### Your task
Where the word "Accessibility" occurs in a line of the data, return the whole line.

### Study material
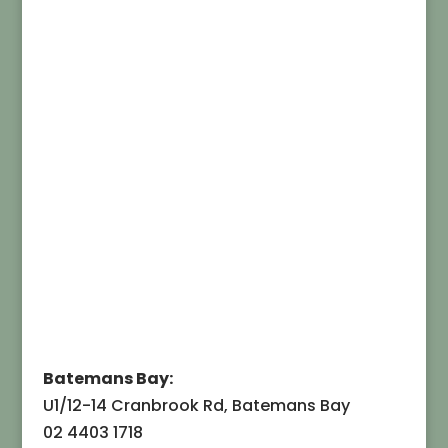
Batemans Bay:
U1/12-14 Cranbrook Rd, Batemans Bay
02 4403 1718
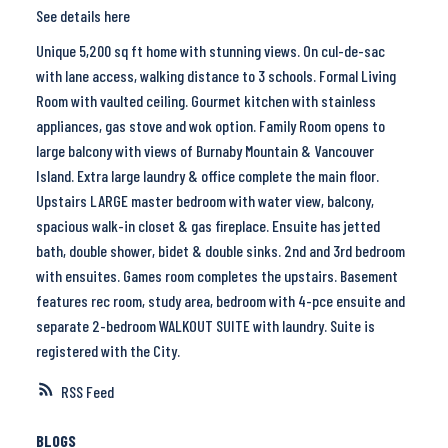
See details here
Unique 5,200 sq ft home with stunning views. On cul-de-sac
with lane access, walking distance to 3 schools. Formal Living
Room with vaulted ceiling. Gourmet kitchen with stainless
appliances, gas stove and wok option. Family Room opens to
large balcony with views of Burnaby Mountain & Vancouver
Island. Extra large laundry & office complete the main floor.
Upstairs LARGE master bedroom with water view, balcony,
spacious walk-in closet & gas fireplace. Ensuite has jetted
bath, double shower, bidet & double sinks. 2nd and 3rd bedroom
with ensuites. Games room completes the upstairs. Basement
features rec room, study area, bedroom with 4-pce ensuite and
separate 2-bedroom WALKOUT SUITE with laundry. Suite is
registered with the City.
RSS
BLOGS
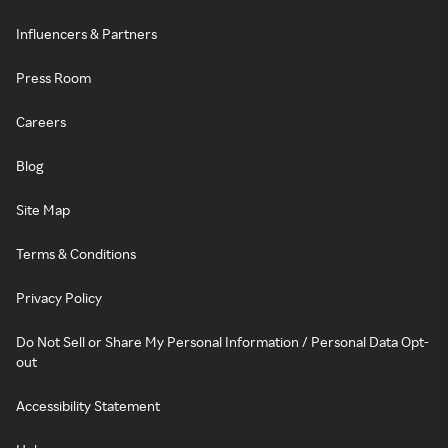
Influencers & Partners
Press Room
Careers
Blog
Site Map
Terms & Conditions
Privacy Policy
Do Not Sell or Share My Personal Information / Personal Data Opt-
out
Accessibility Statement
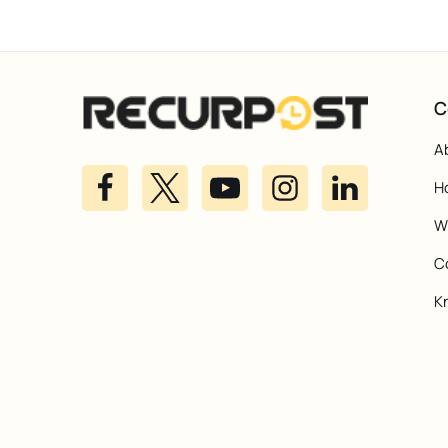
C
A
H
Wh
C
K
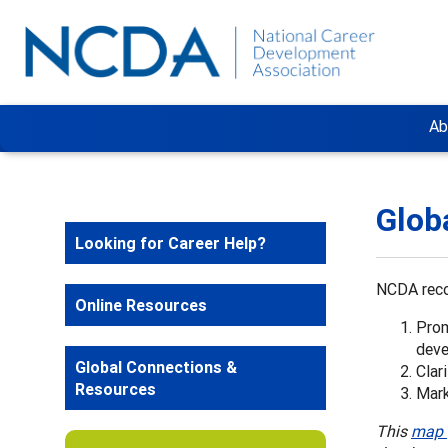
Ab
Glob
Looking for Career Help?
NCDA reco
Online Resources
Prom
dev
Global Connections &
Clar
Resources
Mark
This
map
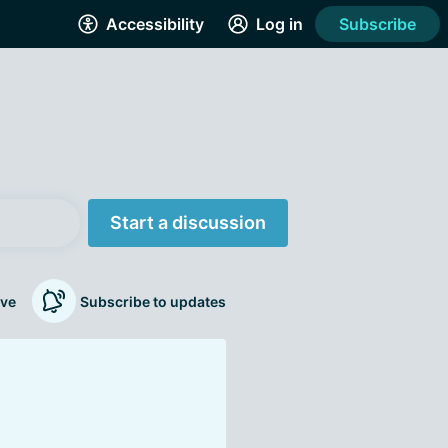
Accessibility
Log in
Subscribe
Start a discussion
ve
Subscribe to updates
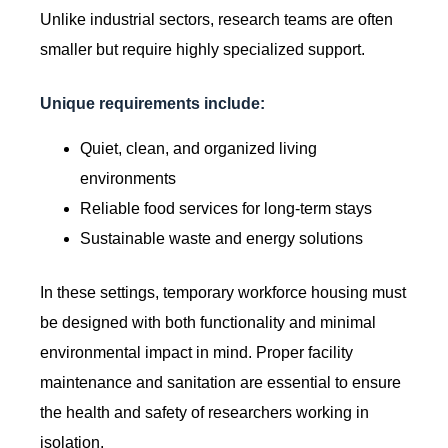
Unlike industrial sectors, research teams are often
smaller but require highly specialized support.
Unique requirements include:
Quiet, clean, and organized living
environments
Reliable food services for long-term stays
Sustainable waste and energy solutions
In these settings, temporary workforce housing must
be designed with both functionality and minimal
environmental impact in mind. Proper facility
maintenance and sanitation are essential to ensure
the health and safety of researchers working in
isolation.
==
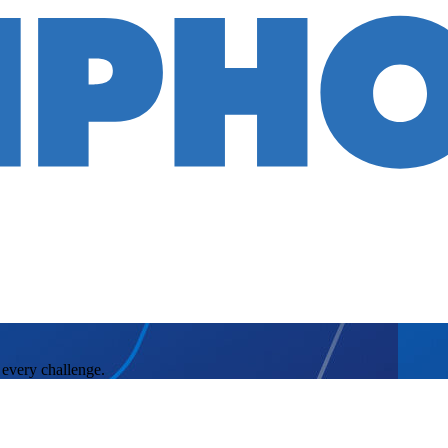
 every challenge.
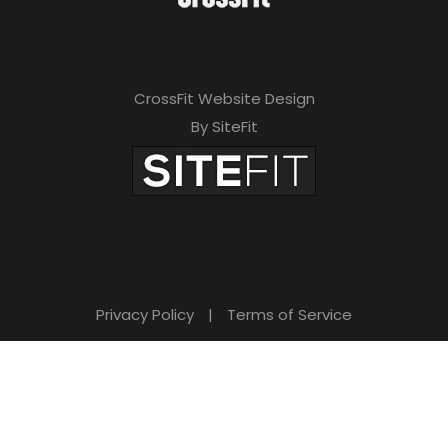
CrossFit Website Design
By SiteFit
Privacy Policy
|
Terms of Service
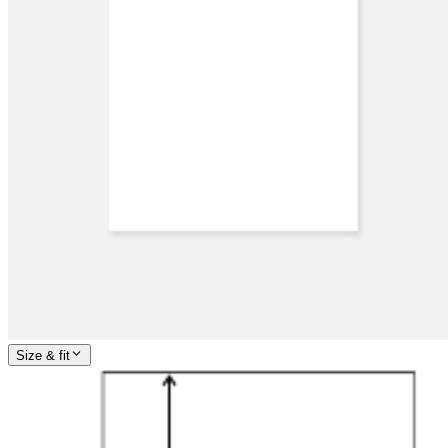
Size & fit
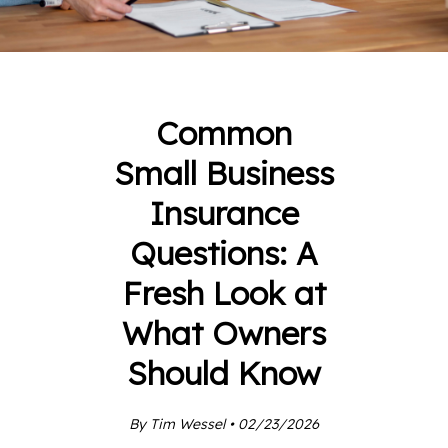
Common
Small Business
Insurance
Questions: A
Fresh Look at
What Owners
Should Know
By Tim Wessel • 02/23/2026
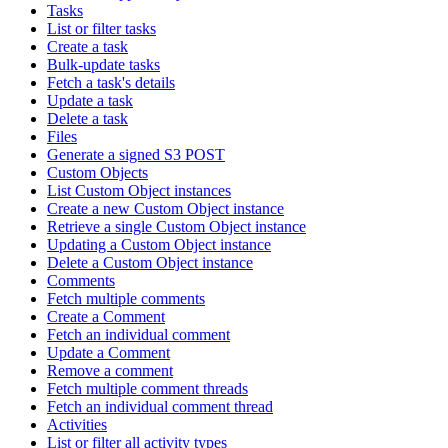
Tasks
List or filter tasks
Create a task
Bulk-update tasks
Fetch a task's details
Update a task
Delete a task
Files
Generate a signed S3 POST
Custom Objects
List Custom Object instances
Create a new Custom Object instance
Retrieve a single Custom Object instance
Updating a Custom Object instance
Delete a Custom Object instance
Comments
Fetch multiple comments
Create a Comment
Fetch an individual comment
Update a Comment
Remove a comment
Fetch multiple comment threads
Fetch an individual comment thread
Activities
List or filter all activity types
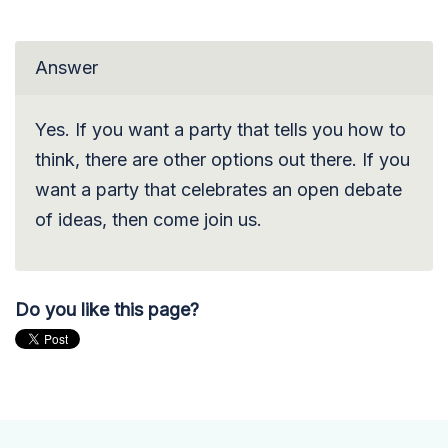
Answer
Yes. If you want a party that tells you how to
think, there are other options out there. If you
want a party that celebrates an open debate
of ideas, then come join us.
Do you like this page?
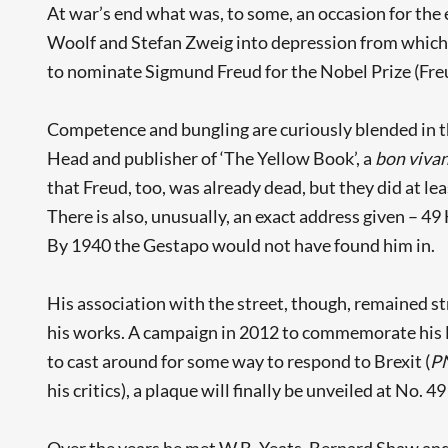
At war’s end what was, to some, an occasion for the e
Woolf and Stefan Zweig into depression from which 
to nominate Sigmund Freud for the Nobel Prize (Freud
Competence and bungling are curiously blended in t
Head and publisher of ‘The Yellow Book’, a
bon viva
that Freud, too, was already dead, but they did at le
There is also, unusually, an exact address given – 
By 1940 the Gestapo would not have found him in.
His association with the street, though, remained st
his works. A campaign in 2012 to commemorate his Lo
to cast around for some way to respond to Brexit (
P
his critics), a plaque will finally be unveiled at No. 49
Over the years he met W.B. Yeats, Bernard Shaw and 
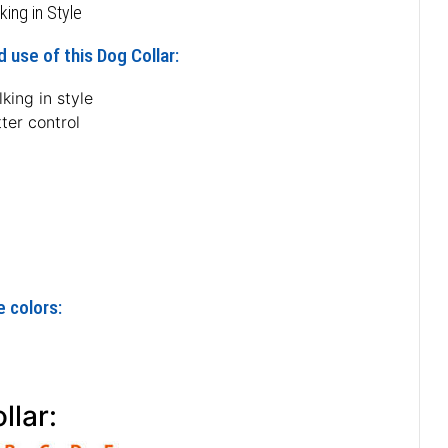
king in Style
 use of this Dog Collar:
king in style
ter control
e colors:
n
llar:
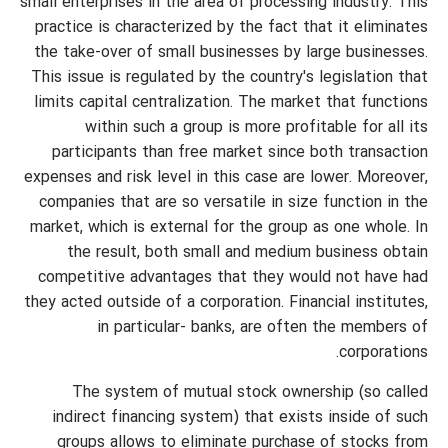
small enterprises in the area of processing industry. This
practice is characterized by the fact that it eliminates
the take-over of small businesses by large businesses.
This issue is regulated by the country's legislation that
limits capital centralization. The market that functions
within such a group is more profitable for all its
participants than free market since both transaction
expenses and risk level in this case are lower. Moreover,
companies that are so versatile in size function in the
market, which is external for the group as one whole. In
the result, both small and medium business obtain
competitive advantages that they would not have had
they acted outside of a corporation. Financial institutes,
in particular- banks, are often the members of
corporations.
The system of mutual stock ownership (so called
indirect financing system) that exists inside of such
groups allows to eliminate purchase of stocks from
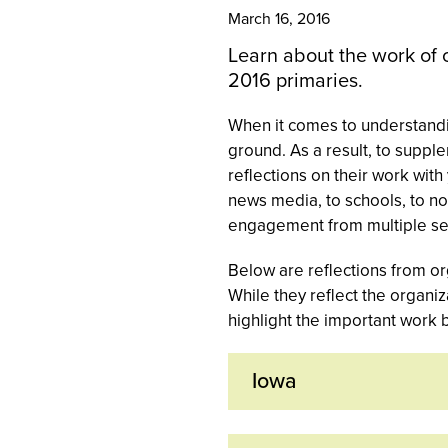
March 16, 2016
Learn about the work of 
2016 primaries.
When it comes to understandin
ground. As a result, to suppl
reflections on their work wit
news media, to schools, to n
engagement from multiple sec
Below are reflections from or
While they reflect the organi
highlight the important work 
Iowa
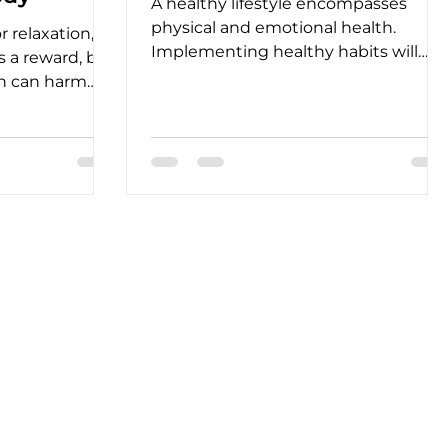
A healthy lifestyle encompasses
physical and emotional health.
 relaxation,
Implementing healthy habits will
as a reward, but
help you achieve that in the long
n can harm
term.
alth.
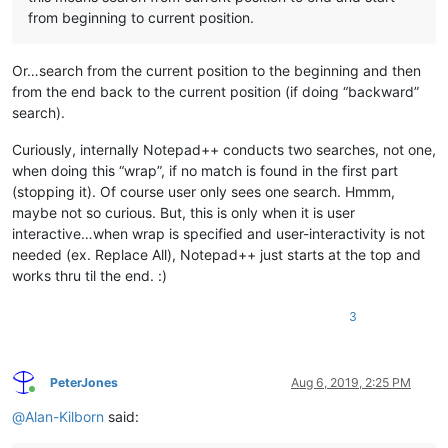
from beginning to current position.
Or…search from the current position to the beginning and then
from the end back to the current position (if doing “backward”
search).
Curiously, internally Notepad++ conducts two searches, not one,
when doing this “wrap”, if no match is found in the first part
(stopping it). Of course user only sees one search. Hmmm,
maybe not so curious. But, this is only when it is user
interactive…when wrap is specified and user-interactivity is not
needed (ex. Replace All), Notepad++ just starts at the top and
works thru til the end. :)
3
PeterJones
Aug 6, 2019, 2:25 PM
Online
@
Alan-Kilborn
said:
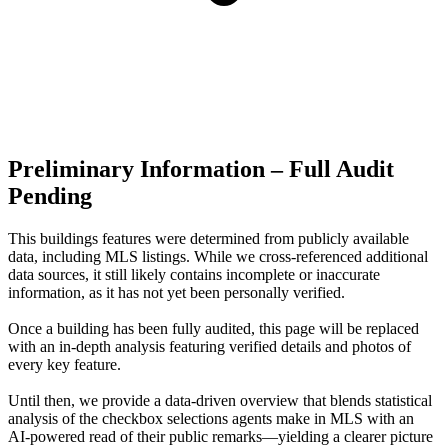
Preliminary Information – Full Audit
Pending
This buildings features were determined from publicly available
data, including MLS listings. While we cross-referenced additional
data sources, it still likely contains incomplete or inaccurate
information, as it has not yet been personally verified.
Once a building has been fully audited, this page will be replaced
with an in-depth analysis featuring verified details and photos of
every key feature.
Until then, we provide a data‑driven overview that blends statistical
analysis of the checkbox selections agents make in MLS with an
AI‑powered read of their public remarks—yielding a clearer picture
==
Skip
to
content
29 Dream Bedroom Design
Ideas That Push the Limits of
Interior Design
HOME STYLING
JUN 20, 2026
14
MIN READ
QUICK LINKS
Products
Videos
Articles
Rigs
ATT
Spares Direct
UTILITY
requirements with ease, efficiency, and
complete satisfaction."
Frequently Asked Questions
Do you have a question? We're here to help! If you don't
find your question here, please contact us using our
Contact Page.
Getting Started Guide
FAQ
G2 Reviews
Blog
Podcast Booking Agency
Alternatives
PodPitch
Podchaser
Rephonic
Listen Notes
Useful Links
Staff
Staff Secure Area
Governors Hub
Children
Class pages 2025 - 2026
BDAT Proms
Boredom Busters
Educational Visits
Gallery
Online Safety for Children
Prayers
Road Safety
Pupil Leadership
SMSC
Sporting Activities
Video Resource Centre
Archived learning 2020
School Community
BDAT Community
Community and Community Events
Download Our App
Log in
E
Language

### Expected output
Accessibility Statement
Accessibility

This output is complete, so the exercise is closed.